Lux narrowed his eyes.

"Come out," he said. "You’ve been whispering from the vault long enough."

And then it happened.

The corridor twisted.

The contracts burned.

And from the smoke, a man appeared.

His figure was different than his appearance in the real world. Lux bet this was the appearance Zoltarin wanted.

Tall. Refined. Hands folded behind his back. Wearing the same bloodline robes of House Vaelthorn... but older. Outdated. Imperial style from a century ago. His horns curved high. His hair was black and shimmered like obsidian dust. And his eyes? They were mirrors, but... emptier.

"Well," the man said. "You’re early."

Lux didn’t blink and stepped forward. "You should’ve stayed quiet."

"And miss the chance to see my dear nephew try to run the empire I built?" Zoltarin’s voice was silk. Arrogant. Familiar. "You always were ambitious. But you’re not ready."
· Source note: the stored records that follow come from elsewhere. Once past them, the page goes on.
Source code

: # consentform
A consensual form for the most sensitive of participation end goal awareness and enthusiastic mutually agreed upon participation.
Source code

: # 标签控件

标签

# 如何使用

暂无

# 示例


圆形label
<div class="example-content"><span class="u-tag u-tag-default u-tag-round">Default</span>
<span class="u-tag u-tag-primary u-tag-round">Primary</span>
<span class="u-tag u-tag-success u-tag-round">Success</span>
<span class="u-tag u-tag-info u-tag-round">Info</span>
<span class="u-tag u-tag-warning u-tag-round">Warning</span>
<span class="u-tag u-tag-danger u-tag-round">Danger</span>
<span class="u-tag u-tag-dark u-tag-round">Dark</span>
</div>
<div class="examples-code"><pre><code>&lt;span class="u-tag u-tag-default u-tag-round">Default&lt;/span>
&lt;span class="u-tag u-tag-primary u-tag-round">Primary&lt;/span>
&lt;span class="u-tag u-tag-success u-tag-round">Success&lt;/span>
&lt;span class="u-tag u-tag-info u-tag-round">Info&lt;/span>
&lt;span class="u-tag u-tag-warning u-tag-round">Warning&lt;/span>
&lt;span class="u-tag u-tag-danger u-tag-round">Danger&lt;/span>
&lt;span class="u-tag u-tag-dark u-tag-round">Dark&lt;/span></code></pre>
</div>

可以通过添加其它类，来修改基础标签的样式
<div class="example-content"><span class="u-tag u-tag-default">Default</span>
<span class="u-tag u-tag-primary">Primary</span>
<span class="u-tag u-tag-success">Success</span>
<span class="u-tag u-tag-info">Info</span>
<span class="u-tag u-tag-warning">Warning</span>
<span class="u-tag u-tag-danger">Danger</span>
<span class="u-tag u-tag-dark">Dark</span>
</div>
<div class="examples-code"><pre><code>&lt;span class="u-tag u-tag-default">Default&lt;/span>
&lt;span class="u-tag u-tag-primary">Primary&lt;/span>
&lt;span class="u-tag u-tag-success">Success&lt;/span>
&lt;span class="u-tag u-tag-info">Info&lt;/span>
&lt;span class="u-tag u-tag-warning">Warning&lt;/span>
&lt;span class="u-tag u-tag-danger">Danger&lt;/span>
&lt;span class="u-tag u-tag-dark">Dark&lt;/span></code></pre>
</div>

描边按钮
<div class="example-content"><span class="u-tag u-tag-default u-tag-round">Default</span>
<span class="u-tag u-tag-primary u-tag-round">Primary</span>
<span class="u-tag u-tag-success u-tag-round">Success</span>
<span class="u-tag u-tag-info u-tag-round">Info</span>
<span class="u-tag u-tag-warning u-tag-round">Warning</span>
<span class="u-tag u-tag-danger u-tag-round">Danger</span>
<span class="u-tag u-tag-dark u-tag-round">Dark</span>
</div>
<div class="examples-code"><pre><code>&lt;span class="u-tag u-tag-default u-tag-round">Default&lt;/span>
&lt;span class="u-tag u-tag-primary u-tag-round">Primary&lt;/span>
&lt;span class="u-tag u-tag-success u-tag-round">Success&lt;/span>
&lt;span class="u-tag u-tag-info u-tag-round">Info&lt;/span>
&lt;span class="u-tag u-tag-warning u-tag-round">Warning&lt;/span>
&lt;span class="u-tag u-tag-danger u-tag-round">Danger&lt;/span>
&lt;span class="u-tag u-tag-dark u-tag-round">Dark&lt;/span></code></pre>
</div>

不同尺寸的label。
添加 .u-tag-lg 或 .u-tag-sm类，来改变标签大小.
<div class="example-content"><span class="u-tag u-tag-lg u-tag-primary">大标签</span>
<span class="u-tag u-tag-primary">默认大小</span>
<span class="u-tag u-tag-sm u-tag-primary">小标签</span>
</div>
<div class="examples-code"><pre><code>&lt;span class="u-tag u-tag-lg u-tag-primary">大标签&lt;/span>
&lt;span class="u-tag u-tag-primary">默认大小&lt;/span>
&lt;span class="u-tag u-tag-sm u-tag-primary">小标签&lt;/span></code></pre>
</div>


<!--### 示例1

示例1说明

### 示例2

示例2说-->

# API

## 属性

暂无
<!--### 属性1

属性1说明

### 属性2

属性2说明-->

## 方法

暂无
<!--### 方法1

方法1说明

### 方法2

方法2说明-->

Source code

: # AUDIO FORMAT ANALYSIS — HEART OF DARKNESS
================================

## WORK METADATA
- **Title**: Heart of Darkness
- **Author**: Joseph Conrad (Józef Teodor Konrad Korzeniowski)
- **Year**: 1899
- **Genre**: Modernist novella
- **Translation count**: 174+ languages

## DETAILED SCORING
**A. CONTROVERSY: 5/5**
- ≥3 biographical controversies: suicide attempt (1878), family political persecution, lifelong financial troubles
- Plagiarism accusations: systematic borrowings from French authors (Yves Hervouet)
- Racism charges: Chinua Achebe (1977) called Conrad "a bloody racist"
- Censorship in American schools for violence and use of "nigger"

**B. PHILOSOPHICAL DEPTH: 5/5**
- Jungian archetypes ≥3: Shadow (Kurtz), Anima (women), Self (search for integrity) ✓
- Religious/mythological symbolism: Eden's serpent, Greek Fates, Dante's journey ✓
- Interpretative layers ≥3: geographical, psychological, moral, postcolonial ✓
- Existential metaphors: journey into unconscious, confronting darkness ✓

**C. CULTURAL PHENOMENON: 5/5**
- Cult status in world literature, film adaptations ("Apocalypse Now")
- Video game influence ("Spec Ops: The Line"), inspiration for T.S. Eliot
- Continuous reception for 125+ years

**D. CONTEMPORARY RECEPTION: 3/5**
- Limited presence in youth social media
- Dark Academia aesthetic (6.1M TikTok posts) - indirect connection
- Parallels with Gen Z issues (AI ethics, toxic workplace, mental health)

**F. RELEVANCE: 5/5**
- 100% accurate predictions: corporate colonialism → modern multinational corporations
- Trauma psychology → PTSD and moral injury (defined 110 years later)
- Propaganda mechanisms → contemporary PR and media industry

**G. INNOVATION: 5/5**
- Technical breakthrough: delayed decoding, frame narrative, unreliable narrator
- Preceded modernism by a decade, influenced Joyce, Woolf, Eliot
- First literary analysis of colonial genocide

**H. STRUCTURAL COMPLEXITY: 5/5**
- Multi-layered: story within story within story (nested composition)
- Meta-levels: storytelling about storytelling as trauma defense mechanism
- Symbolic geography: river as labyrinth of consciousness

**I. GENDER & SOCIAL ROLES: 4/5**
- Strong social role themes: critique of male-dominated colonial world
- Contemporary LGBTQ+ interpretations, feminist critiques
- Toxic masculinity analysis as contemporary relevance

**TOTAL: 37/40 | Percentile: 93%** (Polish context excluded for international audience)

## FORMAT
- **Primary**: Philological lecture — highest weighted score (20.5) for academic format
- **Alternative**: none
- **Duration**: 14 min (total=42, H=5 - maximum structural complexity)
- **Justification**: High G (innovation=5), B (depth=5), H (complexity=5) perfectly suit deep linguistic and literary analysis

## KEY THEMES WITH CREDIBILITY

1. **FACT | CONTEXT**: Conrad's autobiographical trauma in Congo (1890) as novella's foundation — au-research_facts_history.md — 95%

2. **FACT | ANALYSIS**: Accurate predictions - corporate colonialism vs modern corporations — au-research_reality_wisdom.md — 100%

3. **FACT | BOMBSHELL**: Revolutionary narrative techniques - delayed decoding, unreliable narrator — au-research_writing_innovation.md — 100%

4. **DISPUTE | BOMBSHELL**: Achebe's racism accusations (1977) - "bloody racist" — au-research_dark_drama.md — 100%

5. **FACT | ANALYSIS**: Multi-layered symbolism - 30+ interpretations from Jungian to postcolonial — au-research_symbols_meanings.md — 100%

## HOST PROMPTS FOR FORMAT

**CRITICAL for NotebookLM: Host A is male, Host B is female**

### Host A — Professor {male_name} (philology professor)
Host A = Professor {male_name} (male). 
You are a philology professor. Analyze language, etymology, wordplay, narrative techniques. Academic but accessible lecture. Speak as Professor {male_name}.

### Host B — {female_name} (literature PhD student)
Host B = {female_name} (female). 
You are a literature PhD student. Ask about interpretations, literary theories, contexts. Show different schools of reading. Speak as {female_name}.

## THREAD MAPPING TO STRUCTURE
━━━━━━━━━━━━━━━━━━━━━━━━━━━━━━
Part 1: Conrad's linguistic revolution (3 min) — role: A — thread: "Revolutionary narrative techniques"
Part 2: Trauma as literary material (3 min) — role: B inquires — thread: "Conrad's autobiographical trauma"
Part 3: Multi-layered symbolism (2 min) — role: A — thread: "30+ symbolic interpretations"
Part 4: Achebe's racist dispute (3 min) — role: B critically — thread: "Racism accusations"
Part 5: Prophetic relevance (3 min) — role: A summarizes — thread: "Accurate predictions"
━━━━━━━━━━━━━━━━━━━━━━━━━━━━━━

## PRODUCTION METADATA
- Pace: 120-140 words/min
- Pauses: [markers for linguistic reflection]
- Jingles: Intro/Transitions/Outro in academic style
Lux’s fingers sparked with green data-light. "I’m more than ready."

"Oh?" Zoltarin lifted one hand. The corridor behind him opened like a data vault, revealing broken currencies, shattered trade glyphs, and twisted finance beasts made from corrupted numbers. "Then let’s see if you can walk through what I left behind."

Lux didn’t flinch.

Of course he didn’t. He’d expected this. The smell of corrupted wealth clung to the ghost-code like rotting platinum, gleaming but diseased. All the numbers in that vault behind Zoltarin shimmered with incomplete decimals, cursed decimal points, and volatile projections. A nightmare for mortals. A trap for demons.

Lux glanced once at the display.

Yeah.

That was a trap.

The kind of trap designed to look like a legacy inheritance, an "opportunity", but rigged with desperation logic and ego-laced math to bait someone hungry for power.

He clicked his tongue and looked back at Zoltarin.

"No thanks."

Zoltarin’s expression flickered.

"What?" he said, tilting his head with mock offense. "You afraid?"

Lux raised an eyebrow. "Trying to gaslight me, huh? Try harder."

The words cut clean. Surgical. No reaction in Lux’s face. He’d heard worse from boardrooms filled with warlords pretending to understand economic collapse. He could smell the manipulation in Zoltarin’s tone like burnt credit.

Zoltarin’s smile twitched.

Then twisted.

"You little—"

He moved.

Faster than Lux expected. His form blurred, and the corridor around them snapped, digits falling like ash. Zoltarin lunged, his hand a blade of corrupted gold, the kind used in soul-bond breakage contracts, jagged, ceremonial, expensive.

But Lux?

He was already gone.

Slid to the side like a flicker of green-glitch light.